When my 95-year-old father moved in with me, I gained both a roommate and acquired a realtor’s prize possession, a listing. Upon his arrival, he announced that he wanted me to sell his house, which was also my childhood home. I knew it would be a difficult task, but I put my realtor hat on and went to work sorting through 52 years of papers, pictures, mementos, and junk.
My parents were part of that illustrious generation that never gave anything away. If I hadn’t known better, walking into their house l would have thought I was in the middle of a frightening episode of “Hoarders.” Every receipt dating back to the early 1960’s had been stored in boxes, drawers, and containers. They kept decades worth of tax returns, Christmas wrap, and insurance statements. As I sorted our life into piles, there was no time for tears. I had a mission to accomplish and quickly became de-sensitized during this purging process.
With three months of preparation, the property was finally ready. After the first weekend on the market, we received multiple offers from multiple families. My dad couldn’t have been more pleased with the result. Thinking about the numbers connected to the clients, a lovely young couple was chosen to pick up where my dad had left off.
When he asked to return so, he could say goodbye, I wondered how much he’d be able to see with his eyes failing more and more each day, but we made the drive anyways.
“Do you like the furniture?” I asked of the newly staged décor.
“I can’t see it, honey, but it looks great,” he responded.
My father soaked in each room, and I began to realize that what he was seeing was not what was present, but instead what was past. In his mind’s eye, there were the bedrooms where his children slept. In the living room, the couch was still perched in the sunlight so my mother could rest her tired body, and in the kitchen, the hub of our life, he could hear the nightly conversations, mixed with laughter, around the dinner meal.
As we strolled, no words were spoken. His crippled body was bent over in his wheelchair, but he quietly nodded as we passed through each room one more time. When we arrived back in the kitchen, he turned to me and said, “It’s time to go home.”
“Dad, this is your home.”
“No, honey. It belongs to someone else now.”

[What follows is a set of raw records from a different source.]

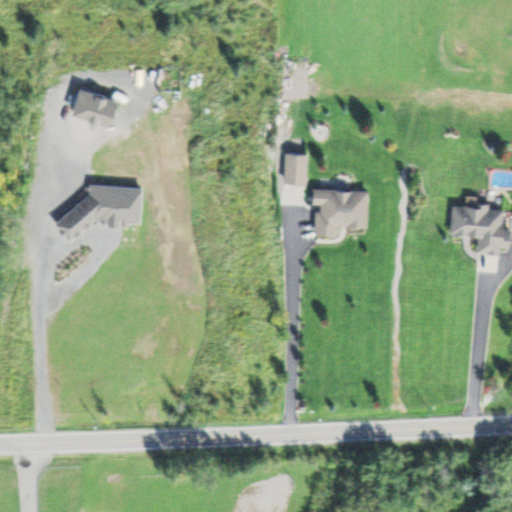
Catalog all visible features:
building: (97, 105)
building: (345, 206)
building: (485, 222)
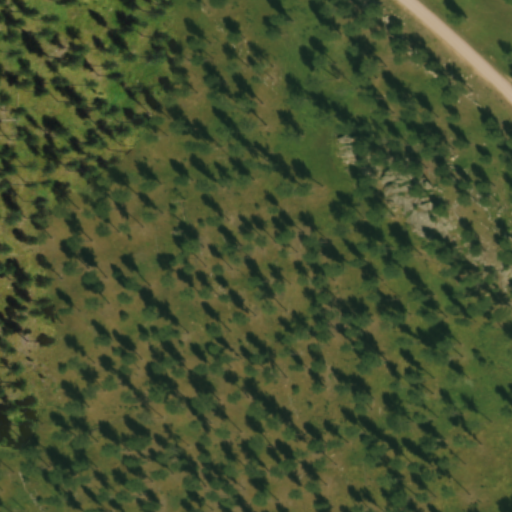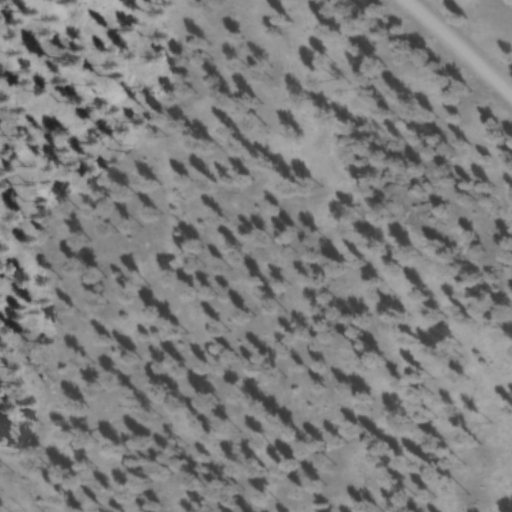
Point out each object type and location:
road: (461, 50)
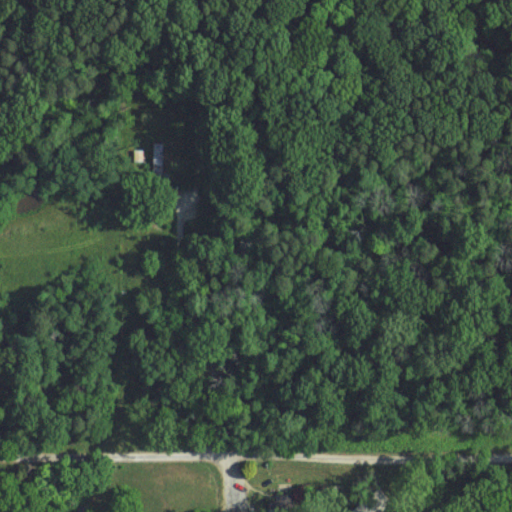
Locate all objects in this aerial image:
road: (205, 336)
road: (256, 454)
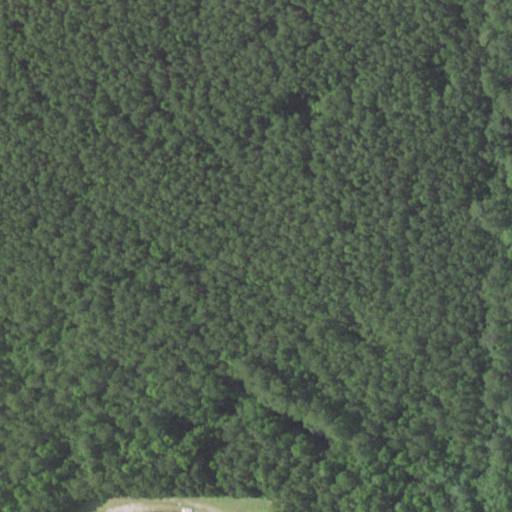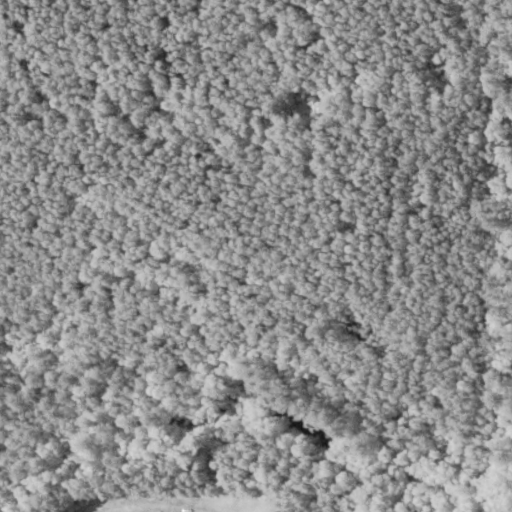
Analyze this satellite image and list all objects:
road: (154, 498)
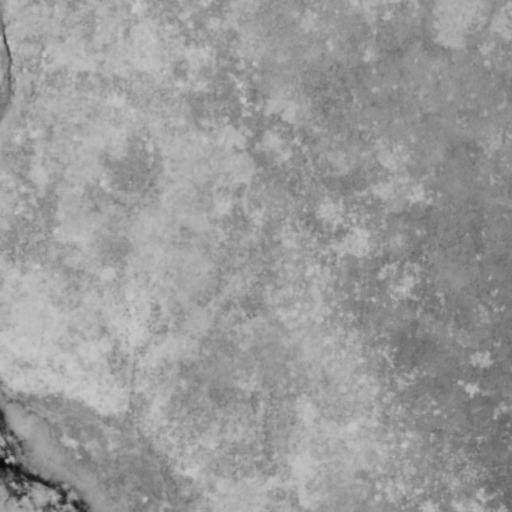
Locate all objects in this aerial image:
crop: (256, 256)
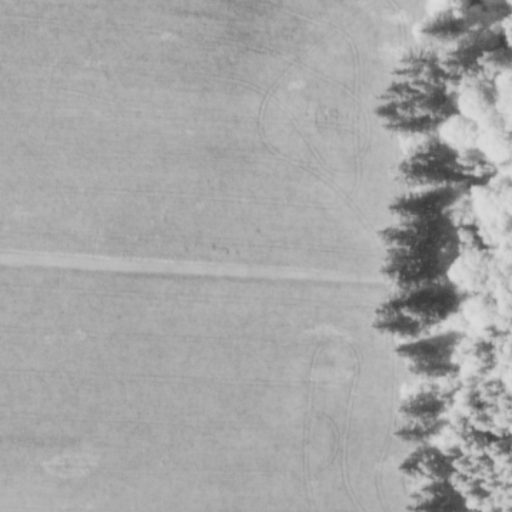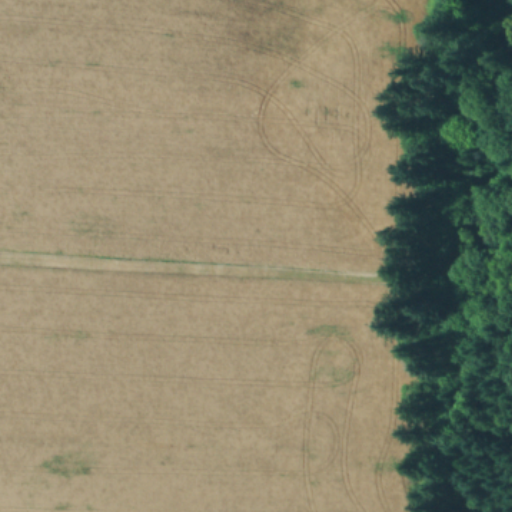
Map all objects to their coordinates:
crop: (2, 48)
crop: (223, 133)
crop: (209, 388)
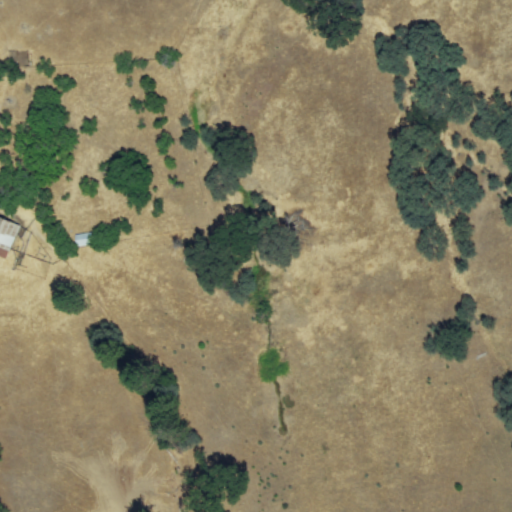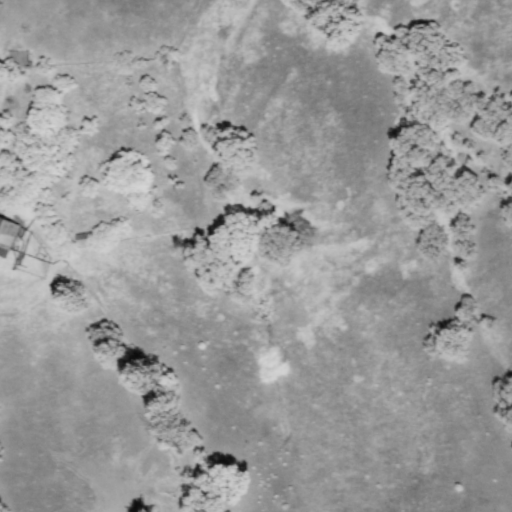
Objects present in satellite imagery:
building: (7, 235)
building: (7, 236)
building: (86, 239)
building: (84, 240)
road: (271, 257)
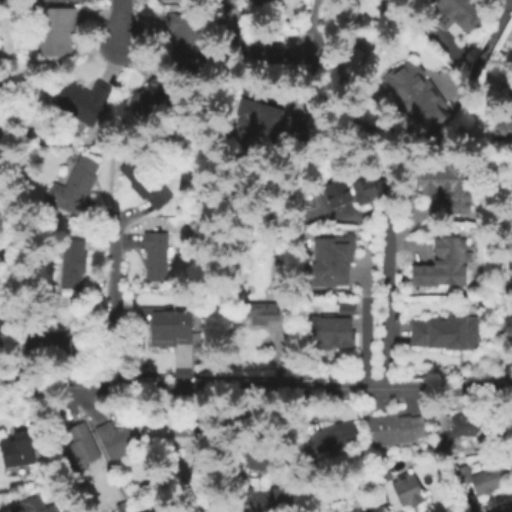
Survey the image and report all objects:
building: (69, 0)
building: (65, 1)
building: (253, 3)
building: (255, 5)
building: (462, 12)
building: (454, 13)
road: (121, 22)
building: (55, 30)
building: (58, 32)
building: (177, 33)
building: (187, 39)
road: (225, 48)
road: (481, 49)
building: (277, 54)
building: (304, 55)
building: (254, 56)
building: (277, 56)
building: (412, 93)
building: (415, 94)
building: (152, 95)
building: (81, 99)
building: (87, 101)
building: (144, 102)
building: (503, 113)
building: (261, 125)
building: (510, 127)
building: (510, 179)
building: (143, 183)
building: (443, 183)
building: (72, 185)
building: (152, 187)
building: (76, 188)
building: (450, 188)
building: (355, 189)
building: (353, 191)
building: (510, 244)
building: (510, 247)
building: (154, 256)
building: (157, 258)
building: (330, 260)
building: (444, 262)
building: (74, 264)
building: (71, 265)
building: (445, 267)
building: (326, 290)
road: (384, 298)
road: (112, 299)
building: (260, 311)
building: (259, 312)
building: (339, 316)
building: (167, 326)
building: (507, 326)
building: (509, 329)
road: (363, 330)
building: (331, 332)
building: (442, 332)
building: (2, 335)
building: (447, 335)
building: (47, 346)
building: (175, 347)
road: (256, 387)
building: (457, 427)
building: (393, 428)
building: (462, 429)
building: (397, 430)
building: (182, 435)
building: (190, 436)
building: (329, 437)
building: (116, 438)
building: (334, 440)
building: (119, 441)
building: (79, 444)
building: (82, 447)
building: (15, 448)
building: (19, 451)
building: (479, 479)
building: (486, 481)
building: (406, 489)
building: (410, 492)
building: (260, 499)
building: (267, 500)
building: (31, 506)
building: (33, 506)
building: (355, 509)
building: (357, 510)
road: (508, 510)
building: (134, 511)
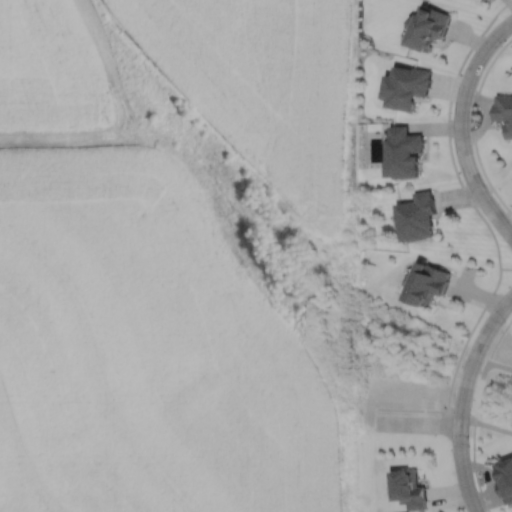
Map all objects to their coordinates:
building: (429, 28)
building: (431, 29)
street lamp: (500, 44)
road: (488, 63)
building: (405, 84)
building: (407, 86)
building: (504, 109)
building: (504, 111)
street lamp: (450, 118)
road: (459, 126)
road: (447, 137)
building: (402, 151)
building: (404, 152)
road: (485, 178)
street lamp: (489, 190)
building: (416, 215)
building: (418, 217)
building: (425, 283)
building: (429, 283)
street lamp: (504, 321)
road: (497, 338)
road: (453, 369)
road: (476, 396)
road: (461, 397)
road: (460, 415)
road: (416, 423)
street lamp: (356, 431)
street lamp: (469, 442)
road: (473, 467)
building: (506, 477)
building: (505, 479)
building: (409, 489)
building: (407, 490)
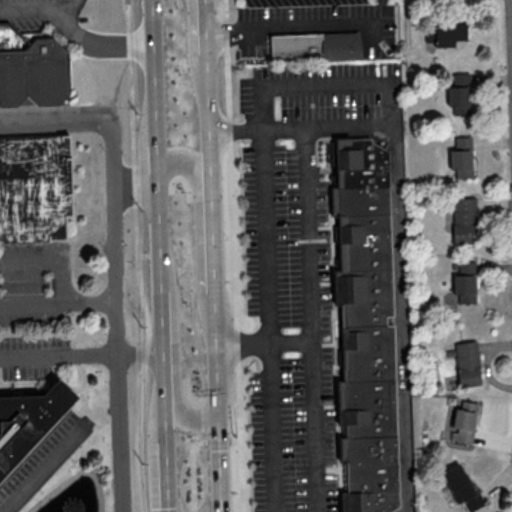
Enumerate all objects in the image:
parking lot: (297, 2)
road: (41, 11)
road: (511, 13)
parking lot: (319, 24)
road: (298, 26)
building: (444, 33)
road: (191, 38)
road: (99, 41)
building: (294, 45)
building: (316, 45)
building: (339, 45)
building: (31, 66)
building: (30, 68)
road: (327, 83)
building: (459, 93)
road: (55, 128)
road: (328, 129)
road: (235, 132)
building: (461, 157)
building: (34, 187)
building: (36, 188)
road: (134, 190)
building: (463, 220)
road: (198, 222)
parking lot: (35, 224)
road: (265, 238)
road: (158, 255)
road: (212, 255)
road: (233, 255)
road: (137, 256)
road: (51, 257)
parking lot: (296, 262)
building: (464, 282)
road: (57, 304)
road: (114, 318)
road: (402, 319)
road: (312, 320)
building: (364, 327)
building: (364, 328)
road: (291, 343)
road: (242, 344)
parking lot: (32, 353)
road: (58, 354)
road: (174, 358)
building: (466, 363)
traffic signals: (218, 410)
building: (28, 417)
building: (28, 418)
building: (463, 422)
road: (271, 428)
road: (193, 453)
parking lot: (41, 460)
road: (43, 467)
building: (460, 486)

We all know a house is just a building that protects a family from outside elements, keeping them safe and dry. It’s the love that is created within those walls that makes a house a home. Wheeling him to the car, I watched him collect his memories and carefully place them in a velvet-lined box that he tucked deep in his heart for safe keeping. I could tell it was a box he would revisit again and again.
I’ll miss that house. I’ll miss the massive oak trees I climbed as a child, the street where I learned to ride my bike, and my yellow and green bedroom where I wrote in my first journal. But on that precious day, my father taught me the freeing feeling of releasing a material possession into the welcoming arms of another for a new life to begin.
Memories are a treasured gift we never say good-bye too. The sandbox where I played, the bathroom mirror I became a woman in, and the bedroom I dreamed my dreams are all in my mind to revisit.
No one knows better than one who has experienced closing the last volume to a family history when a home is sold. The emotion is great, but exhilarating just the same when you see the new owners thrilled at the expectations for their lives. Have you sold your parent's home? If so, how did you get trough it?